While the opportunity to participate in a program while incarcerated may have some benefit to incarcerated individuals, the state’s focus should be on reducing incarceration — and providing needed services and supports in communities — rather than expanding programs in jails in ways that have the potential to increase incarceration. Counties are already incentivized to expand jails in order to receive funds for housing individuals in state custody. These additional state dollars for programming could provide further incentive for jail expansion, and the expansion of jails has been shown to contribute to increased incarceration (“If you build it, they will fill it”).
What it all means
Many of the policy changes outlined above move us forward and represent a step in the right direction. However, the fact remains that too many Kentuckians are incarcerated or otherwise trapped in our criminal punishment system.
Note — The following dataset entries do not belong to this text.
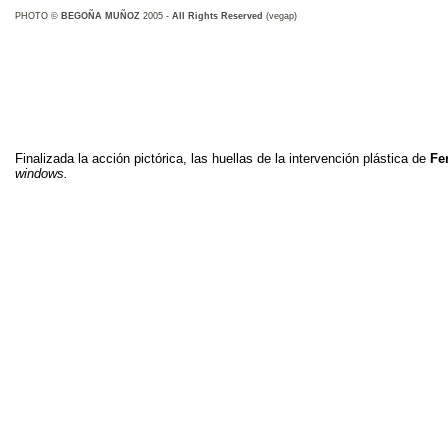
PHOTO ©
BEGOÑA MUÑOZ
2005 -
All Rights Reserved
(vegap)
Finalizada la acción pictórica, las huellas de la intervención plástica de
Fe
windows.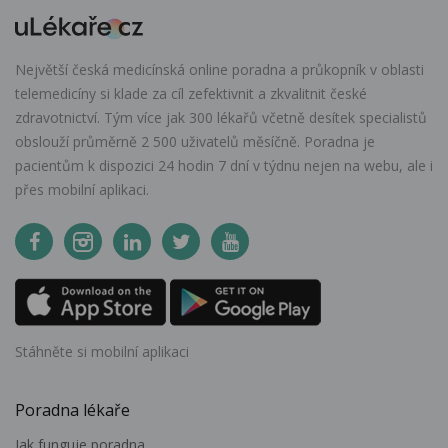
Největší česká medicínská online poradna a průkopník v oblasti
telemedicíny si klade za cíl zefektivnit a zkvalitnit české
zdravotnictví. Tým více jak 300 lékařů včetně desítek specialistů
obslouží průměrně 2 500 uživatelů měsíčně. Poradna je
pacientům k dispozici 24 hodin 7 dní v týdnu nejen na webu, ale i
přes mobilní aplikaci.
Stáhněte si mobilní aplikaci
Poradna lékaře
Jak funguje poradna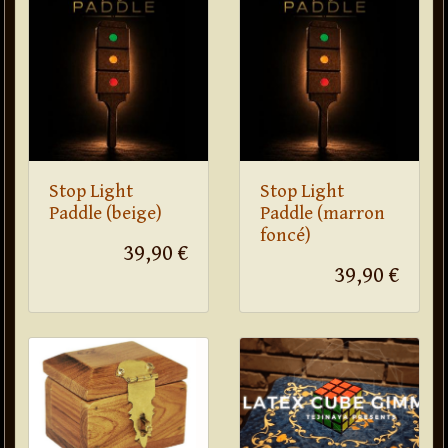
Stop Light
Stop Light
Paddle (beige)
Paddle (marron
foncé)
39,90 €
39,90 €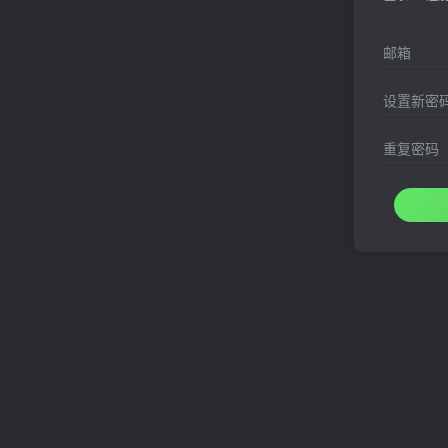
邮箱
设置新密
重复密码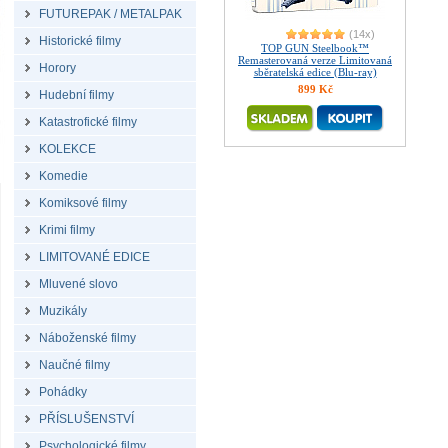
FUTUREPAK / METALPAK
(14x)
Historické filmy
TOP GUN Steelbook™
Remasterovaná verze Limitovaná
Horory
sběratelská edice (Blu-ray)
899 Kč
Hudební filmy
Katastrofické filmy
KOLEKCE
Komedie
Komiksové filmy
Krimi filmy
LIMITOVANÉ EDICE
Mluvené slovo
Muzikály
Náboženské filmy
Naučné filmy
Pohádky
PŘÍSLUŠENSTVÍ
Psychologické filmy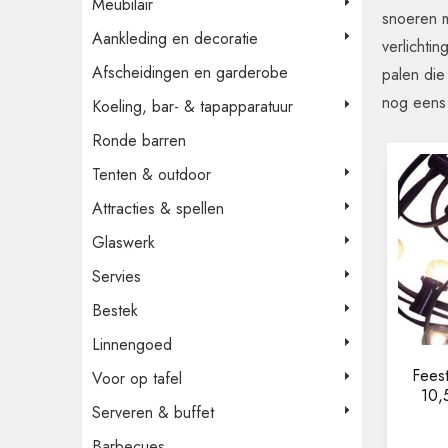
Meubilair
snoeren m
Aankleding en decoratie
verlichti
Afscheidingen en garderobe
palen die
nog eens 
Koeling, bar- & tapapparatuur
Ronde barren
Tenten & outdoor
Attracties & spellen
Glaswerk
Servies
Bestek
Linnengoed
Feest
Voor op tafel
10,
Serveren & buffet
Barbecues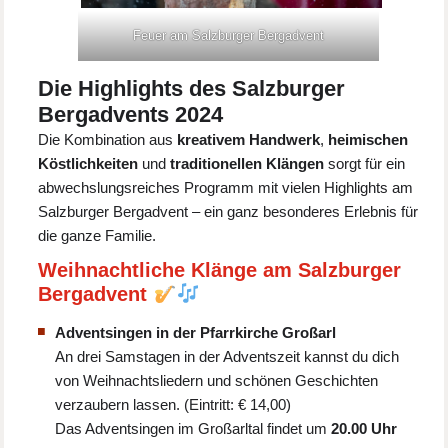
Feuer am Salzburger Bergadvent
Die Highlights des Salzburger
Bergadvents 2024
Die Kombination aus
kreativem Handwerk
,
heimischen
Köstlichkeiten
und
traditionellen Klängen
sorgt für ein
abwechslungsreiches Programm mit vielen Highlights am
Salzburger Bergadvent – ein ganz besonderes Erlebnis für
die ganze Familie.
Weihnachtliche Klänge am Salzburger
Bergadvent
Adventsingen in der Pfarrkirche Großarl
An drei Samstagen in der Adventszeit kannst du dich
von Weihnachtsliedern und schönen Geschichten
verzaubern lassen. (Eintritt: € 14,00)
Das Adventsingen im Großarltal findet um
20.00 Uhr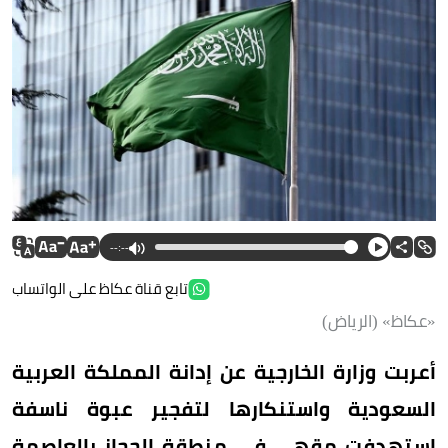
--:--
تابع قناة عكاظ على الواتساب
«عكاظ» (الرياض)
أعربت وزارة الخارجية عن إدانة المملكة العربية
السعودية واستنكارها لتفجير عبوة ناسفة
استهدفت مقهى في منطقة الحجاز بالعاصمة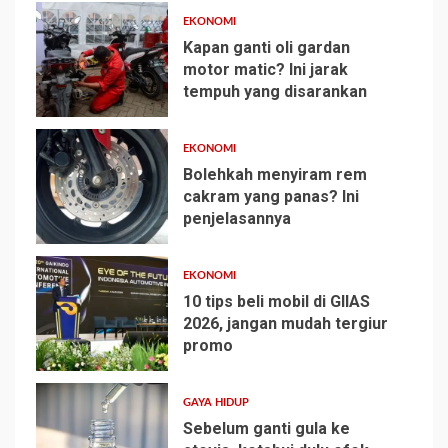
EKONOMI
Kapan ganti oli gardan
motor matic? Ini jarak
tempuh yang disarankan
2
EKONOMI
Bolehkah menyiram rem
cakram yang panas? Ini
penjelasannya
3
EKONOMI
10 tips beli mobil di GIIAS
2026, jangan mudah tergiur
promo
4
GAYA HIDUP
Sebelum ganti gula ke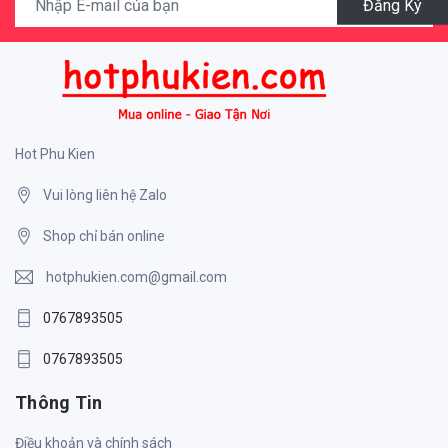
Đăng Ký
Hot Phu Kien
Vui lòng liên hệ Zalo
Shop chỉ bán online
hotphukien.com@gmail.com
0767893505
0767893505
Thông Tin
Điều khoản và chính sách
Other significant items introduced this session, but didn’t move forward, include SB 223, a bill to incrementally reduce pretrial incarceration, SB 224 relating to the persistent felony offender law and several bills related to cannabis legalization, which all would have been helpful in addressing incarceration and criminalization in Kentucky.
In future legislative sessions, the general assembly must do much more to build on work of this session and address critical issues such as policing violence, expanded sentencing reform, racial inequity in the juvenile justice system, and support for reentry from incarceration. Furthermore, much work remains to be done to address our culture of punishment and entrenchment, and the perverse economic incentives and financial dependencies on criminal systems.